While governments in Asia have begun to appreciate the benefits of insurance and begun to offer policy support, the pace of reform has been dictated by a powerful state-owned insurance lobby in most Asian producer nations. In China foreign players like Groupama however have been prevented from building the kind of scale required to finance building branches necessary to service the geographically-spread aquaculture businesses.
Local insurers like Shanghai Anxin and PICC suffered losses in the 1990s with loss ratios as high as 170 percent, a figure blamed on a shortage of risk assessment skills and a reluctance of insurers to go beyond a select group of species. Chinese insurers have also been unwilling to insure against diseases.
Chinese coastal aquaculture is also prone to storm damage from typhoons as well as outbreaks of white spot disease at shrimp farms.
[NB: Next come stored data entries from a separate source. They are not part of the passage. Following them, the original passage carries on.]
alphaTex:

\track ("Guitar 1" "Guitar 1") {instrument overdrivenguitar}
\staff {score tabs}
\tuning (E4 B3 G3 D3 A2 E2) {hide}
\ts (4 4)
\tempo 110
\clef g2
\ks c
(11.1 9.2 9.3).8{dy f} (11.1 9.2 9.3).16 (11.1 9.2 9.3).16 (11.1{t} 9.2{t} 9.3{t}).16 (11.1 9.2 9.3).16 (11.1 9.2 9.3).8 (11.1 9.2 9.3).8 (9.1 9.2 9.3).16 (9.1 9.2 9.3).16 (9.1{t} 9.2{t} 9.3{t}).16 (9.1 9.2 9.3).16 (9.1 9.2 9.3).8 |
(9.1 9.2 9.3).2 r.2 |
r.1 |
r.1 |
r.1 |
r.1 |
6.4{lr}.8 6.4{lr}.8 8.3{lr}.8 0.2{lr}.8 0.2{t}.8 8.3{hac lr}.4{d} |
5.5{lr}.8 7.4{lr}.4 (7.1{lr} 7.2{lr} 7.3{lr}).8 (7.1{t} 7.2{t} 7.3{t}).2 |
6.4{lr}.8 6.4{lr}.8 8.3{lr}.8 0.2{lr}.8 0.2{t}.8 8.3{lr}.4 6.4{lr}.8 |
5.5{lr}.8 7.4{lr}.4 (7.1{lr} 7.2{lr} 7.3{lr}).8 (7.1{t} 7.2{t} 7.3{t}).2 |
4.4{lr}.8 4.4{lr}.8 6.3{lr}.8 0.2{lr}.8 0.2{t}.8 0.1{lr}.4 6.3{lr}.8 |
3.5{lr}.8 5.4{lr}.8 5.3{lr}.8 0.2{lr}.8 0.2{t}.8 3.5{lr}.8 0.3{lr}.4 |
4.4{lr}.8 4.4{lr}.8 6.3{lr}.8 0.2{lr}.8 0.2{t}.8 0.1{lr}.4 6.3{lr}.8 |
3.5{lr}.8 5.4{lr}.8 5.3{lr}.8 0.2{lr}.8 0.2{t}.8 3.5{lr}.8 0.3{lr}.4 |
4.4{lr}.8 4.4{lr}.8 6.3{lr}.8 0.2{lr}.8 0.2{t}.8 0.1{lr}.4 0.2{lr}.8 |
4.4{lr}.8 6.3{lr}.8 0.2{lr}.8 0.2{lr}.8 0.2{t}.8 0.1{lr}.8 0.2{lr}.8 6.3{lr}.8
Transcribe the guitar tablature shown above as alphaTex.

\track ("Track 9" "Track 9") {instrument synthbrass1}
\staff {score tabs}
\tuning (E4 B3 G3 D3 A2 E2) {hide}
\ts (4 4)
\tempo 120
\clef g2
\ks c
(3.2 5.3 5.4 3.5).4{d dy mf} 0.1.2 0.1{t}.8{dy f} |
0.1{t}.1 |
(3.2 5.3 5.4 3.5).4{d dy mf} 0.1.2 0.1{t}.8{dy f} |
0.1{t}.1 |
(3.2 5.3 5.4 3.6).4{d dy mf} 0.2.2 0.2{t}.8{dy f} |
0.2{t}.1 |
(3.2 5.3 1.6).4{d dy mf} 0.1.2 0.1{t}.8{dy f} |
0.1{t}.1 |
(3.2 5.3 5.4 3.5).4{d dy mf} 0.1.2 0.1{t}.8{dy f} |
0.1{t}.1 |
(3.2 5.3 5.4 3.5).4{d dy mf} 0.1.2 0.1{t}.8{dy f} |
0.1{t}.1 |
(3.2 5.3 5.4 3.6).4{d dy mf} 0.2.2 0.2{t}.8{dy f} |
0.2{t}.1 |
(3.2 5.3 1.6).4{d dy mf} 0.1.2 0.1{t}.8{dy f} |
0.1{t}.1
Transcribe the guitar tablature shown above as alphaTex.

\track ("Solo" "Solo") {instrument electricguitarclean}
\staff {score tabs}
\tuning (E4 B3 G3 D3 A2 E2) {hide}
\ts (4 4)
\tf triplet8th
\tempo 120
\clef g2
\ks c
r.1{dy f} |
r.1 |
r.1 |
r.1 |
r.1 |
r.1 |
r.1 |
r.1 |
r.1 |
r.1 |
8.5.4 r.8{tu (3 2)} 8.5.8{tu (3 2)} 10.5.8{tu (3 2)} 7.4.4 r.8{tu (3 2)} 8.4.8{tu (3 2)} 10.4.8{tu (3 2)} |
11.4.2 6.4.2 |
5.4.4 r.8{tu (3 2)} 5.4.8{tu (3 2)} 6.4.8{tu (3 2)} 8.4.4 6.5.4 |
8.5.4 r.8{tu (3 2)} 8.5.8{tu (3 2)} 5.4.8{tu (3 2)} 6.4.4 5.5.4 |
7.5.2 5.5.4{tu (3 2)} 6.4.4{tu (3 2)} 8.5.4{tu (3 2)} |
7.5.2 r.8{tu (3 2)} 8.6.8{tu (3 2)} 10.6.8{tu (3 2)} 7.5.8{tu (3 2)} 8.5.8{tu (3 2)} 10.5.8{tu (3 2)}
Another challenge to insurers and the sector alike is the onset of red tides in the country’s heavily industrialized coastal belts, as well as algal blooms.
A chance to lift standards in the industry through aquaculture insurance will not have been lost on Chinese policy makers who have made a priority of improving rural incomes and spending. FAO reports have highlighted the lack of knowledge of the benefits of insurance among producers as a barrier to the extension of aquaculture insurance. Jason Scott meanwhile believes China will be a key topic at the Aquaculture Insurance & Risk Management Conference in Istanbul in April. “Everybody there will be talking about developments in China,” he said.